(Saved data entries)
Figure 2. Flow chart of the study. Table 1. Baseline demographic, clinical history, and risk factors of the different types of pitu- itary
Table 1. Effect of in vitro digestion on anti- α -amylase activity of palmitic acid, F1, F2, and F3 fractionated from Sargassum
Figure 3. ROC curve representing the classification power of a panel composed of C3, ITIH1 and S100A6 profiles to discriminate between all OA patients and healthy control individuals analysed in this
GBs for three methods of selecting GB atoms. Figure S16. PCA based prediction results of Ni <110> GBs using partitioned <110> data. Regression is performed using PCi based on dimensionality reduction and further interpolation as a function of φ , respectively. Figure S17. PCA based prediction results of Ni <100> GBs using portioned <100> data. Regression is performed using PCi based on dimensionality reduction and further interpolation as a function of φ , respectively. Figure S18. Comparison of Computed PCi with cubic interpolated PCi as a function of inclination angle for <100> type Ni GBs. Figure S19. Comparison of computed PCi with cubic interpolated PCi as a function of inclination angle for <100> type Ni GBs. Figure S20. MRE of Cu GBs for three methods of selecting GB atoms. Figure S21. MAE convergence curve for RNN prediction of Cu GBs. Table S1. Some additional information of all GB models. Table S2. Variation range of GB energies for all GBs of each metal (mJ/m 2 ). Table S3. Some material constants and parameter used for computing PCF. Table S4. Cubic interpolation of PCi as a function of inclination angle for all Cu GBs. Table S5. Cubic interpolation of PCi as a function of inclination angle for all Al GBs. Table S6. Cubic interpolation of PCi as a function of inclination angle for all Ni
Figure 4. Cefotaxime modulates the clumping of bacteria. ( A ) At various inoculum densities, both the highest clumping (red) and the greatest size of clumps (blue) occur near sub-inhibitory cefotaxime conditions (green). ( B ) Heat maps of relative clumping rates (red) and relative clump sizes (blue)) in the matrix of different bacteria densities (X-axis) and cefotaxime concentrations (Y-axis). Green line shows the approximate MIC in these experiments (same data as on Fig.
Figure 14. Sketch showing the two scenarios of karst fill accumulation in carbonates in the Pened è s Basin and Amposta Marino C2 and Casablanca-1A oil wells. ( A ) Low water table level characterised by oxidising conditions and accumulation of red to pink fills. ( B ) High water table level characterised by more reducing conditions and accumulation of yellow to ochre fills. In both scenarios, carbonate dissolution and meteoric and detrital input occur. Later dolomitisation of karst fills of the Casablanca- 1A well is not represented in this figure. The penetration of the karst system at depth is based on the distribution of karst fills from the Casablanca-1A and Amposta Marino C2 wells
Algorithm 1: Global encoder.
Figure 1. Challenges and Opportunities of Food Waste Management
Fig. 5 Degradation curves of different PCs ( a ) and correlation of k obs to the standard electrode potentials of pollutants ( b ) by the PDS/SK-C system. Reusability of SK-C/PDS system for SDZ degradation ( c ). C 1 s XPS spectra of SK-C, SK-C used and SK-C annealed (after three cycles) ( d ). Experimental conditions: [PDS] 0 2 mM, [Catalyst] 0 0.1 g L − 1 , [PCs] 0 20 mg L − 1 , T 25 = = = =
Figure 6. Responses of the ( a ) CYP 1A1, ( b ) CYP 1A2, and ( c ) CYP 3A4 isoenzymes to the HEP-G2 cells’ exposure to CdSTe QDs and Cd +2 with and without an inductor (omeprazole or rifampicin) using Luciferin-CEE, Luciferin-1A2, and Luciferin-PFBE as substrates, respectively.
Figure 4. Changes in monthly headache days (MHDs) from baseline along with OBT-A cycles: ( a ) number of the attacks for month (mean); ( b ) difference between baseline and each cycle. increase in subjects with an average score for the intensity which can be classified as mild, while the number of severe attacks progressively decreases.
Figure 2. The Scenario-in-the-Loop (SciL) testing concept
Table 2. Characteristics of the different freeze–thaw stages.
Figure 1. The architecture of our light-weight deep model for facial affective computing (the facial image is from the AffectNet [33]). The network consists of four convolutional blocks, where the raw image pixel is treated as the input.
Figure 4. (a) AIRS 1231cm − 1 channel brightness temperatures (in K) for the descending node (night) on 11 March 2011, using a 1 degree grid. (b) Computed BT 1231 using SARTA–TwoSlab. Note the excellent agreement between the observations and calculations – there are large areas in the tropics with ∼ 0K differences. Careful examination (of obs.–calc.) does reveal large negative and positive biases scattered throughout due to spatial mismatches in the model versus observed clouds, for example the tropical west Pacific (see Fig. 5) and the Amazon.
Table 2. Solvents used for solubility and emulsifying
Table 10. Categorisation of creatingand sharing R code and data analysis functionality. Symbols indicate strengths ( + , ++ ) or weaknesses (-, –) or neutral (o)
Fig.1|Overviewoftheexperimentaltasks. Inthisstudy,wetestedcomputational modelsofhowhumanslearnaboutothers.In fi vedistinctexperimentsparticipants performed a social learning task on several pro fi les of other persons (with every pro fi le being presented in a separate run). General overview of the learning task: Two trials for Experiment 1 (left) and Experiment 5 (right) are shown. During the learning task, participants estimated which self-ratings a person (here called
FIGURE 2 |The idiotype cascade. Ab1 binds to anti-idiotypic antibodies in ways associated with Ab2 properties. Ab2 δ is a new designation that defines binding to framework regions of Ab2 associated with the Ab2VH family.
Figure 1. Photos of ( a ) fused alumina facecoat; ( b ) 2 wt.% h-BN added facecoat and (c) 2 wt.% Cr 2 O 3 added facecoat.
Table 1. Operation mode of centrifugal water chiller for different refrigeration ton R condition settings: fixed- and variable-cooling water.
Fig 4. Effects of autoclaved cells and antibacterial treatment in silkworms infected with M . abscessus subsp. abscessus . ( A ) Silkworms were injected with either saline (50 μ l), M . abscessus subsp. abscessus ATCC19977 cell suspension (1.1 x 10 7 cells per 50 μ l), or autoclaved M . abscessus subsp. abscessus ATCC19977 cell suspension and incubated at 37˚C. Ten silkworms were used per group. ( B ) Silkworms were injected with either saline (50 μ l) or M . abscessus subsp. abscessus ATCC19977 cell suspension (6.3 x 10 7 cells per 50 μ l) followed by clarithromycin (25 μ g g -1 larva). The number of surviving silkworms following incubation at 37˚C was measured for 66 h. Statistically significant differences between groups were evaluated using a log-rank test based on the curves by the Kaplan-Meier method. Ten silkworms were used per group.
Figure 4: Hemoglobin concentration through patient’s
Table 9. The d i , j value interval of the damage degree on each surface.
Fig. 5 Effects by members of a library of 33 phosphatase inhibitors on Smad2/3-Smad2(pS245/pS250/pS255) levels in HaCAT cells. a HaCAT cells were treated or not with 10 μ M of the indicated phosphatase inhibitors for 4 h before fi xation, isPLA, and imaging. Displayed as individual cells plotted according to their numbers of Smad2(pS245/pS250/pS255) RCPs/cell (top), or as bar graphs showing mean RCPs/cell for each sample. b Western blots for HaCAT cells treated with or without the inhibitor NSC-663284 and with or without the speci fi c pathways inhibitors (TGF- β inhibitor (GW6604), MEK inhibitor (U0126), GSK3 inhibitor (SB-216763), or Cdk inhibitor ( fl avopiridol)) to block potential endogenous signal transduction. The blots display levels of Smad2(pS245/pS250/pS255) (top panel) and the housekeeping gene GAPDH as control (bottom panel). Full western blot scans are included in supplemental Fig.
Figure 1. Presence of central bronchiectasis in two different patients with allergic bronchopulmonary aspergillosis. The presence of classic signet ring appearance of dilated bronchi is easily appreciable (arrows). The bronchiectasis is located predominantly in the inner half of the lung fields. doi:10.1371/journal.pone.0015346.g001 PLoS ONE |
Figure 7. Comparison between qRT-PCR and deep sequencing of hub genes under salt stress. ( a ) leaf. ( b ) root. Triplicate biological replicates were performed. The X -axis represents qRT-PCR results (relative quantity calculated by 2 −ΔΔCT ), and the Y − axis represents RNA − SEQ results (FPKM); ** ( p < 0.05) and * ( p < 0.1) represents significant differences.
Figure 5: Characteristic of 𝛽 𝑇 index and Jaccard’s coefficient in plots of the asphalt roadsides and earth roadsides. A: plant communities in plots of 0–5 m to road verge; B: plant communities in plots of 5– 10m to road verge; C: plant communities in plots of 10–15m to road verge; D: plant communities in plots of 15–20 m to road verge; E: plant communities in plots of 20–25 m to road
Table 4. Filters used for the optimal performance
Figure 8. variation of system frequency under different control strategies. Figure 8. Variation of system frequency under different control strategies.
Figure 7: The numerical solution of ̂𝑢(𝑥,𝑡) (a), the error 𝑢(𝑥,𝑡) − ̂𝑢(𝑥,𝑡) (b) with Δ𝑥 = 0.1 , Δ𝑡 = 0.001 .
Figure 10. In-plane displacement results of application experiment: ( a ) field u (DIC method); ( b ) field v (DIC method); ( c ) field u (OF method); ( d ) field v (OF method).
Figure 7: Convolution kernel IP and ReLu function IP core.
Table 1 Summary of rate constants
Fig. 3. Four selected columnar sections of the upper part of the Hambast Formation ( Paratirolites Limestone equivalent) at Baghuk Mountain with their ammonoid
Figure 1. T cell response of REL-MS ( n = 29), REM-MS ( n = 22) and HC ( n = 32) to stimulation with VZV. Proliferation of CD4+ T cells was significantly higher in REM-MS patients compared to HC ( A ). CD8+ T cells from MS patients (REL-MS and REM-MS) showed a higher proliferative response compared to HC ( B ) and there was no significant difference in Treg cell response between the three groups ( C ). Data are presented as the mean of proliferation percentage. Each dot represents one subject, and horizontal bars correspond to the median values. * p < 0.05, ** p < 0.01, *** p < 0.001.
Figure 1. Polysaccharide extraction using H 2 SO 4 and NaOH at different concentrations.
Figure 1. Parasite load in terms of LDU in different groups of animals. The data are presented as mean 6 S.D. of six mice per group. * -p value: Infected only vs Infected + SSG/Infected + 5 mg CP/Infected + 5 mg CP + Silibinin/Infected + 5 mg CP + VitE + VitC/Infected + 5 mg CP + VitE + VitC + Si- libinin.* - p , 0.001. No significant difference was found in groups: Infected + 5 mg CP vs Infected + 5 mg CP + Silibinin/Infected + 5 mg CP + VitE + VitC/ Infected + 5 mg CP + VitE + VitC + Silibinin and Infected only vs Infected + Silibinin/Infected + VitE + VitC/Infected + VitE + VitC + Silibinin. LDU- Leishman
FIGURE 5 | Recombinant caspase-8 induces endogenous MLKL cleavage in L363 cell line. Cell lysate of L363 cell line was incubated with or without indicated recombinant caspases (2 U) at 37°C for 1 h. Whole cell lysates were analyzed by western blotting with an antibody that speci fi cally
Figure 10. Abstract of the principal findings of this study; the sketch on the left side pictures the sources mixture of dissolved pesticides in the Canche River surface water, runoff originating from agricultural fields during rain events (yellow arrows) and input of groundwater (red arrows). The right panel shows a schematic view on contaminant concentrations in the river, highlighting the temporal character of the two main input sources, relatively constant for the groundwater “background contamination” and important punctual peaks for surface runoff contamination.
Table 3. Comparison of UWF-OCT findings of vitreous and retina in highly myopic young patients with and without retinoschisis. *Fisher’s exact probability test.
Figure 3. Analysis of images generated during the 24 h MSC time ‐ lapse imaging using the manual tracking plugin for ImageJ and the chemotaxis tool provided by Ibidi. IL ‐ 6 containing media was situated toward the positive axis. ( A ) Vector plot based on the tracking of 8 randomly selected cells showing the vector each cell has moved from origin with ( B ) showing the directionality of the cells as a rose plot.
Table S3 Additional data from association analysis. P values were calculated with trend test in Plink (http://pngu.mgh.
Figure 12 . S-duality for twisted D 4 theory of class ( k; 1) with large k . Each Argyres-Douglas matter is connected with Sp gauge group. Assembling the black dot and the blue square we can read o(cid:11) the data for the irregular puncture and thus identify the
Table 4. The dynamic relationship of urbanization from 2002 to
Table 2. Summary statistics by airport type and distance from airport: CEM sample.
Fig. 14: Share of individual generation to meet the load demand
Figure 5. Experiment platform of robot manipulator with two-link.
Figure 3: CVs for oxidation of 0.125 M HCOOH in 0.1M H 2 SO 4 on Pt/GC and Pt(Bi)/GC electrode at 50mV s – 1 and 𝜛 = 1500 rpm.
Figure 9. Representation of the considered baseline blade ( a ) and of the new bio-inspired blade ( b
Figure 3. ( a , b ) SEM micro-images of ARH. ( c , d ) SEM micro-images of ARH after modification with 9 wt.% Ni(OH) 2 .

> [TASK TO COMPLETE]: Go line by line through the data, copying each one that contains the word "Summary".

> [SOLVED EXERCISE]:
Table 1 Summary of rate constants
Table 2. Summary statistics by airport type and distance from airport: CEM sample.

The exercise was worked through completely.